UWB, the future wireless standard that could see half-a-Gigabit wireless links replacing USB and Bluetooth, could at last break out of its standards purgatory.

A new proposal by PulseLink suggests any number of UWB standards could operate, if devices use an agreed low-speed signalling mode to negotiate. To sidestep the standards snarl-up at the IEEE, the idea will be put to the world's telecoms body, the ITU, in June.

Ultra-wide band radio sends data in pulses across a wide frequency band (more details here). Legal in the US - as long as it uses less power than normal RF leakage - it still has problems finding a wider market. The chip-makers are still only at sample stage of silicon, but the bigger problem is that there is no standard. The popular MBOA Alliance, proposed by Intel and friends, is always blocked at the IEEE standards body by a smaller group backed by Motorola, based around direct sequencing. Motorola has so far managed to muster a big enough minority, leaving the IEEE standards process stuck.

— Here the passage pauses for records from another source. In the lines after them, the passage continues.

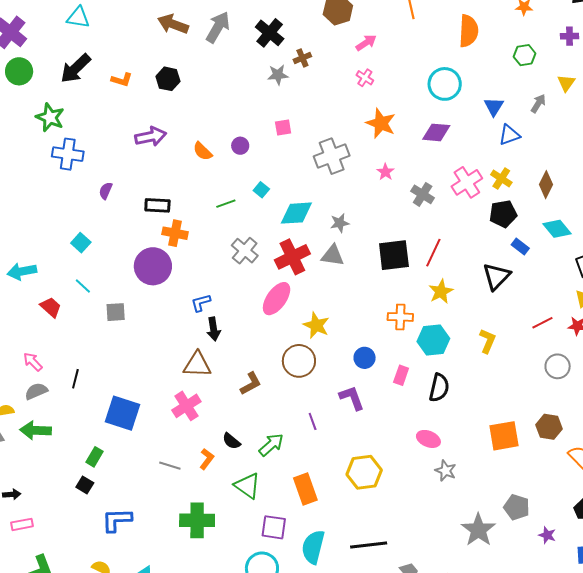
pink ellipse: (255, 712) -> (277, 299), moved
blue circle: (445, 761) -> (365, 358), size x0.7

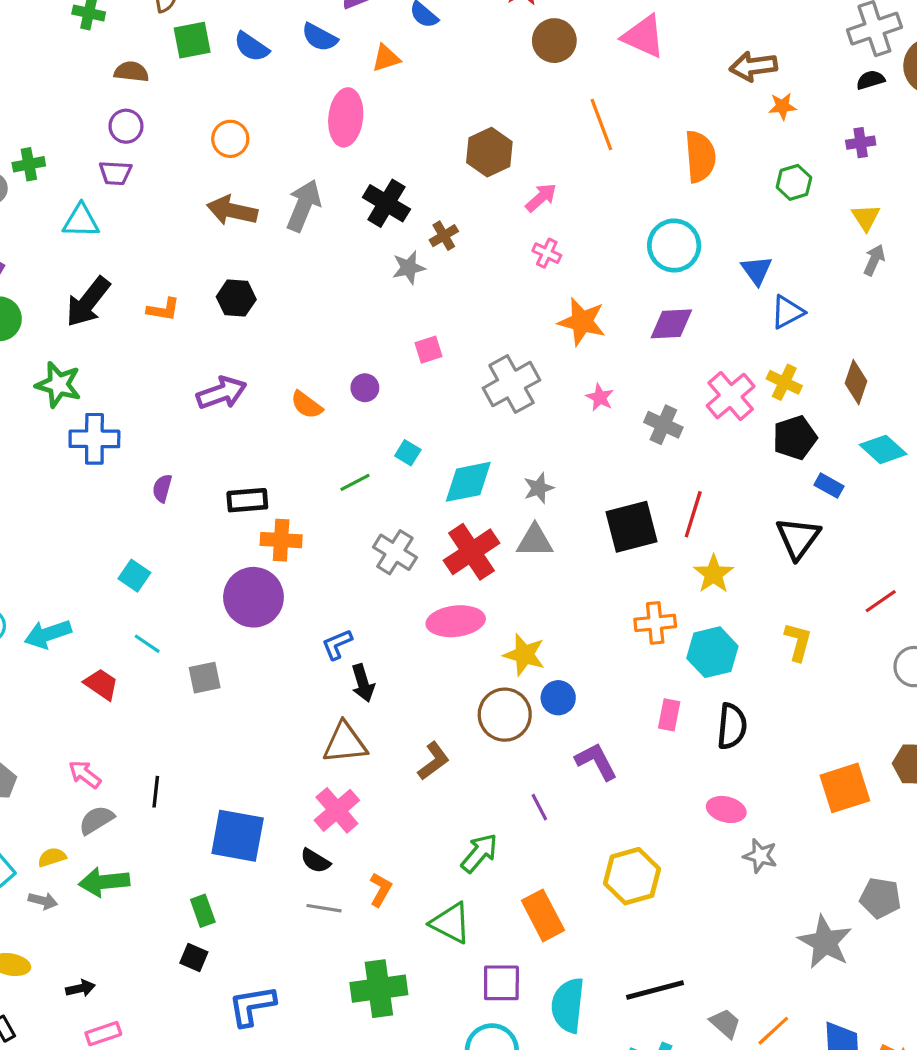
gray arrow: (538, 104) -> (874, 260), moved
pink ellipse: (277, 299) -> (456, 621), turned 56
blue circle: (365, 358) -> (558, 698), moved
black semicircle: (231, 441) -> (315, 861), moved
green rectangle: (94, 457) -> (203, 911), turned -42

"A common signalling mode could iron out regulatory differences as well as standards," said Bruce Watkins, chief operating officer of PulseLink, at the Wireless LAN event in London this week. All vendors have to do is agree on a simple low-speed communications link, and then devices can use this to make contact and negotiate to speak in any higher-speed UWB standard they both understand.

The world's senior telecoms standard body, the International Telecommunications Union (ITU), has a meeting June 9 to June 18, to look at UWB proposals. Unfortunately, it has so far been reported to be hostile to any form of UWB.

Despite this, Watkins is optimistic, suggesting that the common signalling mode could be used to negotiate UWB signalling that met any regional regulatory requirements. "A common signalling mode might be a regulatory requirement so that different countries could enforce their own UWB standards," he said.

"From a cost standpoint, the implication is about ten cents," he said. "There is no financial or technological reason not to do this," he said, and plenty of good reasons to go ahead. The scheme would not only allow different vendors to run different standards, but a single vendor could to bring out new versions without compatibility problems. It could even allow multiple UWB standards to operate at the same time. "It would intelligently allocate time slots to different UWB devices," said Watkins.

Watkins repeated his company's promise to deliver a "software-defined radio" sometime this summer, which can adapt to whatever UWB technology is required of it, if necessary with a small download of software. This device could reach 920 Mbit/s over five metres, he promised.

Software-defined cognitive radio is the way to go, he said, pointing to interest at US regulator, the FCC on the subject. There have also been papers from Intel and others promoting the idea.